U.S. Rep. Morgan Griffith is on the long list of Republicans who observed the first anniversary of the health-care reform law by firing out a scathing statement.
Griffith, who represents the 9th Congressional District in Southwest Virginia, said in a March 25 newsletter that Americans were misled about the bill.
"Originally, Democrats promised that if you liked your health-care plan, you could keep it," Griffith wrote. "One year later we know that you need a waiver to keep your plan."
We gave his statement a checkup.
Roughly 160 million Americans get health insurance through employee benefits, and millions more buy it on the private market, according to Tim Jost, a law professor at Washington and Lee University and a consumer advocate for the National Association of Insurance Commissioners.
Our research turned up no evidence of blanket waivers being required by the government. But experts did tell us Uncle Sam was issuing some waivers for limited-benefit plans and coverages that were not meeting a new requirement to spend at least 80 percent of premiums on health benefits rather than administrative or other costs.
Beth Breeding, Griffith’s press secretary, confirmed that Griffith’s comments refer primarily to the limited-benefit, or "mini-med" plans popular at huge employers with lots of part-time or low-wage workers. Two of the largest users are Wal-Mart and McDonalds.
These policies often have annual limits on on total payouts. Jost said the caps can be as low $2,000. The new law bars annual benefit limits, starting in 2014. The ban will be phased in over the next three years, allowing benefit caps of $750,000 in 2011, $1.25 million in 2012 and $2 million in 2013.
But the health-care reform law provides an out for plans that can’t meet these new limits without jacking up premiums. If an insurer can convince regulators that the new caps would cause premiums on a plan to soar, regulators can issue a waiver.

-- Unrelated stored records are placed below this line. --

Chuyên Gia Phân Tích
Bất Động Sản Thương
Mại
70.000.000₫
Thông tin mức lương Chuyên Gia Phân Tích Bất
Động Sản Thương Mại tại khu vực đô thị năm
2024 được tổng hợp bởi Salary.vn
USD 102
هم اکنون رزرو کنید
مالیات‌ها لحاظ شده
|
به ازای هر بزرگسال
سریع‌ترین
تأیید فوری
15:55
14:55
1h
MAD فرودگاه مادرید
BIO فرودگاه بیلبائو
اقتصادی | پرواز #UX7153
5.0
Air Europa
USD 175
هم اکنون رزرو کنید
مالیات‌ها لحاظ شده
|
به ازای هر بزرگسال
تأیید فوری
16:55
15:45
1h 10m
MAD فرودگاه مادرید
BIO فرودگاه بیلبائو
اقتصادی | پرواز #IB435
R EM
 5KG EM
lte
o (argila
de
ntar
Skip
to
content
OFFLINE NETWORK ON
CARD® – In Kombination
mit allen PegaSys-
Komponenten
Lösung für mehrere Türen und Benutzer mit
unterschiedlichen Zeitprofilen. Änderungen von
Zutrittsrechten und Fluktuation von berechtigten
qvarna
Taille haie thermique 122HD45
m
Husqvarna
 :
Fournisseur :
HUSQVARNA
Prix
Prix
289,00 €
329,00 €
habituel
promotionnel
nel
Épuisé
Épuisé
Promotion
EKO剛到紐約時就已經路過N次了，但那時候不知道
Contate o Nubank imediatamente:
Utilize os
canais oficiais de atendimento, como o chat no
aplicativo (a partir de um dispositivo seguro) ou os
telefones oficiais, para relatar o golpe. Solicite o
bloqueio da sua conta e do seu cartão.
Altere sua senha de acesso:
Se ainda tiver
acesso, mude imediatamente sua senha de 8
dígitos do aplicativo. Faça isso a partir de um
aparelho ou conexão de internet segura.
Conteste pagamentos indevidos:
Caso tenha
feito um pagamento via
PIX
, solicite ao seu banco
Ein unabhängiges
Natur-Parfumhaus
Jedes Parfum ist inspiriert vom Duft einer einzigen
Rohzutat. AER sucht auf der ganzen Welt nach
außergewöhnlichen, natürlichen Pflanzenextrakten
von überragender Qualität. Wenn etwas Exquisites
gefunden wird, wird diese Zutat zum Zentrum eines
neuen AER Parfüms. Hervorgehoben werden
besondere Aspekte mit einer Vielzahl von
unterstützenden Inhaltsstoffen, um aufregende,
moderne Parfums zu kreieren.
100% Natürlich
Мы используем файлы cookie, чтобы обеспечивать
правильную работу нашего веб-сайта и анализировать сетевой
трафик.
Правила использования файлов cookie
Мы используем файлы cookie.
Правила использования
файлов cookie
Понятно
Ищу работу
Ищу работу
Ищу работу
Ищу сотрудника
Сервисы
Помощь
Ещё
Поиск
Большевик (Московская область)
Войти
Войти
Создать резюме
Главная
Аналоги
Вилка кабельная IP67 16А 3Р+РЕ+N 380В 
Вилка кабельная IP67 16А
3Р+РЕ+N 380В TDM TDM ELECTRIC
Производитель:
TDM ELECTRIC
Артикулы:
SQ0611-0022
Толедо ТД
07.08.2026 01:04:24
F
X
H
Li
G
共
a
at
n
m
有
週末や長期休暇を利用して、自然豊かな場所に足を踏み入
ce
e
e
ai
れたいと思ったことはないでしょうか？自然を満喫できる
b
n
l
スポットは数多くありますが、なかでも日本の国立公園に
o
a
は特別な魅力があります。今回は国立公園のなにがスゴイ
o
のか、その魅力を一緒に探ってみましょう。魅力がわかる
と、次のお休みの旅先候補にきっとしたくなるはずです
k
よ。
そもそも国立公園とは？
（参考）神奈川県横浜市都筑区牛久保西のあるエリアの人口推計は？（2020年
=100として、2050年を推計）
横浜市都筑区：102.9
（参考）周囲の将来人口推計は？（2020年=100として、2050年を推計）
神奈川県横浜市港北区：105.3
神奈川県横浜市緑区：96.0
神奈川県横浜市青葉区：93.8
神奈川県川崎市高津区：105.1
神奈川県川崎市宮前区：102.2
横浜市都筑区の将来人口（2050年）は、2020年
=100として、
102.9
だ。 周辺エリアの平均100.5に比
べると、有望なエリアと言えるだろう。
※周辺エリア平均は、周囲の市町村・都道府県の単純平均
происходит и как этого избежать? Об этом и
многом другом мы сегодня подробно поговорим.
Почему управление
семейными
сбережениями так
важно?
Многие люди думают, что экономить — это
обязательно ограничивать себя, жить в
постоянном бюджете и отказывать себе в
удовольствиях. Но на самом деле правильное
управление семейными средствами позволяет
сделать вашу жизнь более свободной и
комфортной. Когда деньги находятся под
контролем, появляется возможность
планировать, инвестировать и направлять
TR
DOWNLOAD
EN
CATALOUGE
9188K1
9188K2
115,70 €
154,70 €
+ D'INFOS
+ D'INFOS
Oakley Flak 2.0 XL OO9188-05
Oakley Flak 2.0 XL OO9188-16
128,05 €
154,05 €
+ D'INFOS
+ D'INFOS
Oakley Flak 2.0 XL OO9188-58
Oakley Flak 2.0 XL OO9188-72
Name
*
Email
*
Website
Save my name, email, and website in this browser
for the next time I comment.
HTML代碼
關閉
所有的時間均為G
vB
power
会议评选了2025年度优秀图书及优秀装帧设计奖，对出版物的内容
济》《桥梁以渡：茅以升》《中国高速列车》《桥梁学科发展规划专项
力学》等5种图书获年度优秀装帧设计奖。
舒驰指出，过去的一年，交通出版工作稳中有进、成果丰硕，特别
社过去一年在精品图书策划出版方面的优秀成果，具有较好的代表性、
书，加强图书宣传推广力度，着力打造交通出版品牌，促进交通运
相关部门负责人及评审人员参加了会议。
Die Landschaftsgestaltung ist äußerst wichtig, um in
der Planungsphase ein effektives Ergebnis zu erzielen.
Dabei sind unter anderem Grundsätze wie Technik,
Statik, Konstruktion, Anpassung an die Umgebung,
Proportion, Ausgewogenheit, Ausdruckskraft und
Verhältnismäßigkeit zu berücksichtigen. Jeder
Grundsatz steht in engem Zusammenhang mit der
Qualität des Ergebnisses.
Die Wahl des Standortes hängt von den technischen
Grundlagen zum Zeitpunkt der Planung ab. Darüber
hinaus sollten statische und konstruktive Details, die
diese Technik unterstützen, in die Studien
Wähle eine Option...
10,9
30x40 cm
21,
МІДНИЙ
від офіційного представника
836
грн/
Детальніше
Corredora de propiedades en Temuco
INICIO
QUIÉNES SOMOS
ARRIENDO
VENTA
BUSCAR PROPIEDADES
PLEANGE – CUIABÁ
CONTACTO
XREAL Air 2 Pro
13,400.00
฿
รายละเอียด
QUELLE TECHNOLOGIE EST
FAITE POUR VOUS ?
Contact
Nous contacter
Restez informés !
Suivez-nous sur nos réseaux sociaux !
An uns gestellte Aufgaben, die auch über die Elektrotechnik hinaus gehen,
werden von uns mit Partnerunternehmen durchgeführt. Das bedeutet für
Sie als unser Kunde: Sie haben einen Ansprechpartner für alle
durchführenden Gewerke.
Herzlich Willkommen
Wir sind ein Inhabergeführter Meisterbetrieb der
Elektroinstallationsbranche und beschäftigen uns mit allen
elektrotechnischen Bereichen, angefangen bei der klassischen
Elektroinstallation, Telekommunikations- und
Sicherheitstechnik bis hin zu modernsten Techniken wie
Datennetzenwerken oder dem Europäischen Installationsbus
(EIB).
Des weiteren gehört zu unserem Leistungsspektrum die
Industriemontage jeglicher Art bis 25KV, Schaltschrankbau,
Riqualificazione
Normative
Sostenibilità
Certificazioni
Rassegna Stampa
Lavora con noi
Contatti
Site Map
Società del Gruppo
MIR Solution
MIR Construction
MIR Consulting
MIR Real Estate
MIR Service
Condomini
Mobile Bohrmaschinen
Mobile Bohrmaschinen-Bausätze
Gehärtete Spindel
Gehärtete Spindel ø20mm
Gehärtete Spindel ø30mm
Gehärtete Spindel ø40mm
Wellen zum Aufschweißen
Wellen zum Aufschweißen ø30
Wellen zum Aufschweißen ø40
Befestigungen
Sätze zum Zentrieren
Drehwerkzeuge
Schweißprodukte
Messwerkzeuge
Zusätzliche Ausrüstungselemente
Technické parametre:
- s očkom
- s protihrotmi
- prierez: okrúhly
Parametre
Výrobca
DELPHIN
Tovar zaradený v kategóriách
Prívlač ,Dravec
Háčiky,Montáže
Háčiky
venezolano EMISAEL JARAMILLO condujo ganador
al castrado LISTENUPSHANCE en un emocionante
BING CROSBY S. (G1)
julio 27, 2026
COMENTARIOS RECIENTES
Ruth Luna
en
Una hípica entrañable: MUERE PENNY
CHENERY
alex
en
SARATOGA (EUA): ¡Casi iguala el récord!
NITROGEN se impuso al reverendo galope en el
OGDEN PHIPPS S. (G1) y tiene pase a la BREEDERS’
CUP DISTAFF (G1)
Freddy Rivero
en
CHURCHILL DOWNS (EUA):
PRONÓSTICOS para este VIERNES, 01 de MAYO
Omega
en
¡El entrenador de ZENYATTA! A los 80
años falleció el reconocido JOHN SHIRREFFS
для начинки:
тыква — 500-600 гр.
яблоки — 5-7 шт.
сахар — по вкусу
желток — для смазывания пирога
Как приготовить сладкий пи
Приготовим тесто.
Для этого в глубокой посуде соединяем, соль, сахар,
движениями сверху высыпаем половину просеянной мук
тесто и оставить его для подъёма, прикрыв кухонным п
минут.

During the first two months of this year, 1,040 waivers were issued for limited-benefit plans covering 2.6 million workers, according to the the Department of Health and Human Services. That’s roughly 1.6 percent of the employees with health care coverage. Jost believes virtually every mini-med plan in America has sought a waiver.
"These waivers include some pretty good plans with $250,000 or $500,000 annual limits that just can’t quite get to the threshold," Jost said. "Some offer pretty decent coverage, and some offer virtually nothing."
Michael Tanner, a senior fellow at the libertarian Cato Institute, said mini-med plans are expected to all but vanish by 2014. He said the government predicts many businesses will bring their plans into compliance with new standards, even though it will likely force businesses to spend more.
But Tanner stressed that most companies and their employees will not go through a waiver process.
"That’s just not the case now," Tanner said.
During the health care debate, President Barack Obama promised Americans would be able to keep their plans, if they like them. PolitiFact rated that statement Half True, because while many elements of the health care system will not change, private companies retain the right to switch and tweak their health care plans. Many do so now, and they will continue to do so after 2014.
When Obama later said nothing in the law will force most employers to change plans, the statement was rated True. While employers retain the right to change plans, they are not, in most cases, required to do.
So here’s our final diagnosis.
Griffith wrote in a column excoriating insurance provisions in the health care reform law that "you need a waiver to keep your plan." His press secretary told us the congressman was only talking about limited-benefit plans, although Griffith made no such distinction in his writing.
About 2.6 million Americans are covered by limited-benefit plans. That’s a tiny percentage of the 160 million people who have employer-sponsored health coverage, and millions more who have other forms of coverage.
Contrary to what Griffith said, very few Americans will need a waiver to keep their health-care plan. We rate his statement Barely True.
Editor's note: This statement was rated Barely True when it was published. On July 27, 2011, we changed the name for the rating to Mostly False.